Twitter can be frustrating but remains necessary
Less than a month after Elon Musk took control of Twitter, the platform appears to be nearing total collapse.
Twitter’s most important workers have either resigned or been fired, including those in charge of cybersecurity, privacy and legal compliance. Musk’s move to lay off hundreds of content moderation contractors may be the final nail in the coffin. Without humans cleaning up the platform, advertisers’ faith in Twitter will go from shaky to nonexistent.
Users have responded to these developments with nihilism, irony and shenanigans. For a platform that has come to embody political polarization, culture wars and “the discourse,” it seems poetic that it would collapse with such drama. And users are hurrying its fate, abusing the now-paused $8 checkmarks to impersonate Lockheed Martin, Nestlé and Musk himself.
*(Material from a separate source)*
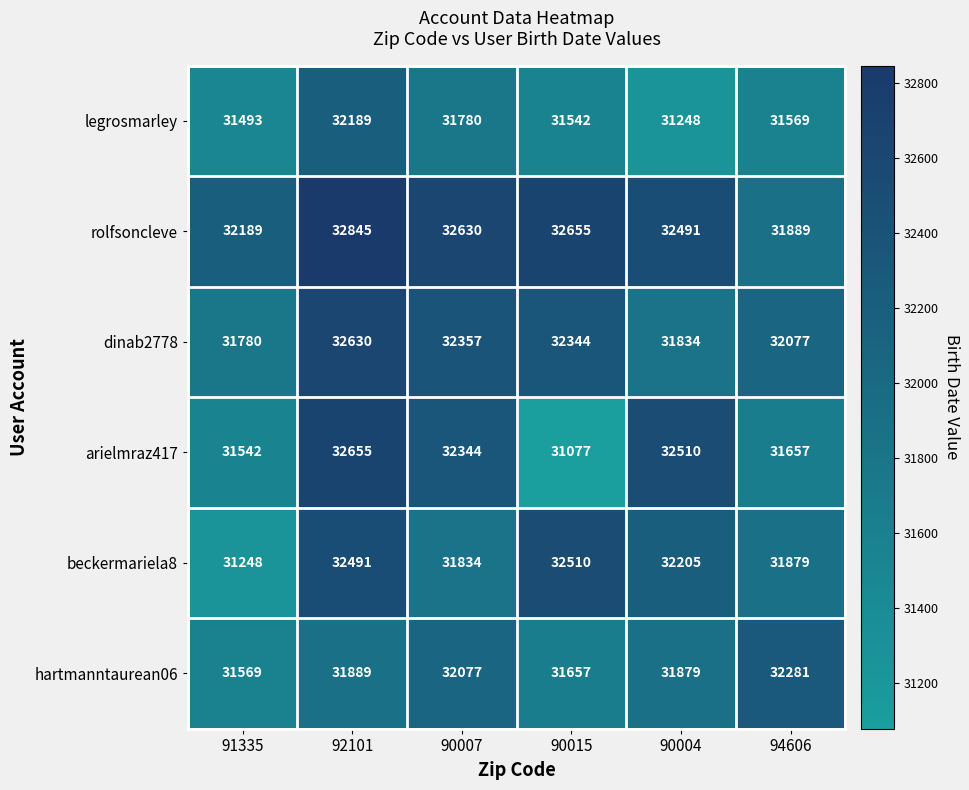

What is the smallest value displayed?

31077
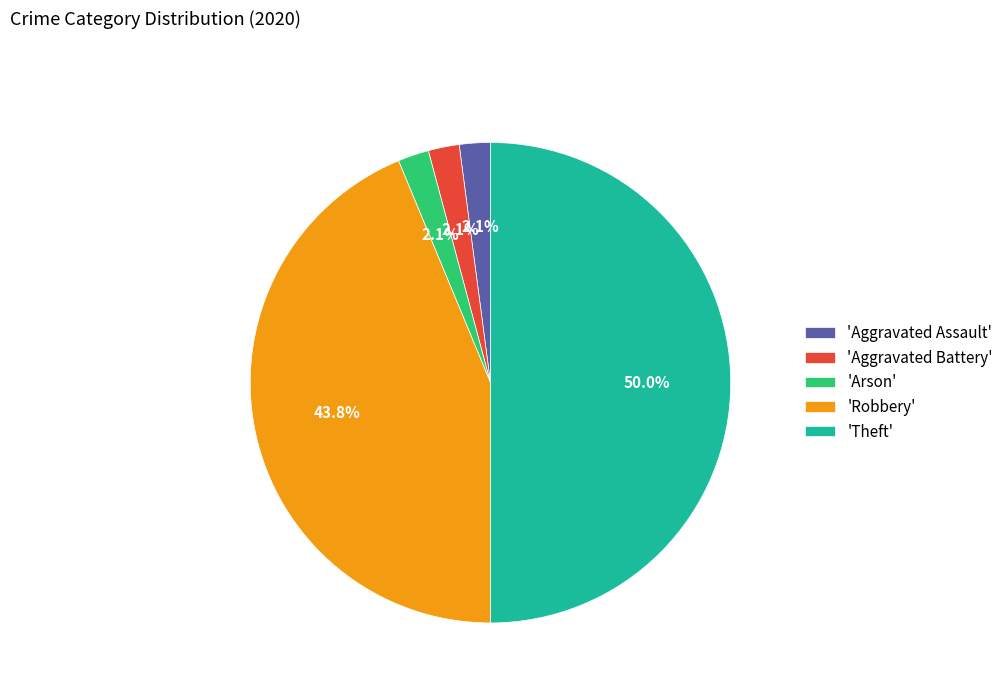

Which category accounts for the majority?

'Theft'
I’ve enjoyed watching this trainwreck as much as the next guy. However, I can’t quite cheer for Twitter’s demise. Unfortunately, I’ve become quite attached to it over the years.
As many have observed, there’s no major social media platform quite like Twitter. Instagram is basically Facebook, TikTok is a dystopian opiate, and Snapchat is just an inconvenient, less-personal form of texting. Twitter offers something else: a mostly-textual medium where posting is both addictive and frictionless.
As author Lilly Dancyger recently tweeted, “I don’t want to post beautiful photos or collect myself enough to record videos of my face…I want to scrape the foam off the top of my brain several times a day and fling it somewhere.”
Beyond shouting every thought into the abyss, there are genuine uses for Twitter. Following academic leaders in your field and seeing them interact with others is an underrated opportunity presented by the platform. “Experts” will regularly share their work, react to news and engage with other scholars in public for all the world to see.
For better or for worse, Twitter is also where most journalists are. For me, following local reporters is essential for keeping up with South Dakota news.
The implications of Twitter’s death would extend beyond its utility for me. Twitter lawyers have repeatedly stood up for its users’ privacy, anonymity and free speech rights. This summer, Twitter sued the Indian government after it demanded the removal of accounts criticizing the Modi regime.
The platform is also relatively transparent — scraping public Twitter data is common in introductory computer science classes.
Twitter is a horrible place that gives me a new thing to worry about each day. It epitomizes the neurotic, existential angst that makes chronically-online people insufferable. But if Musk runs it into the ground, I’ll be more than a little sad.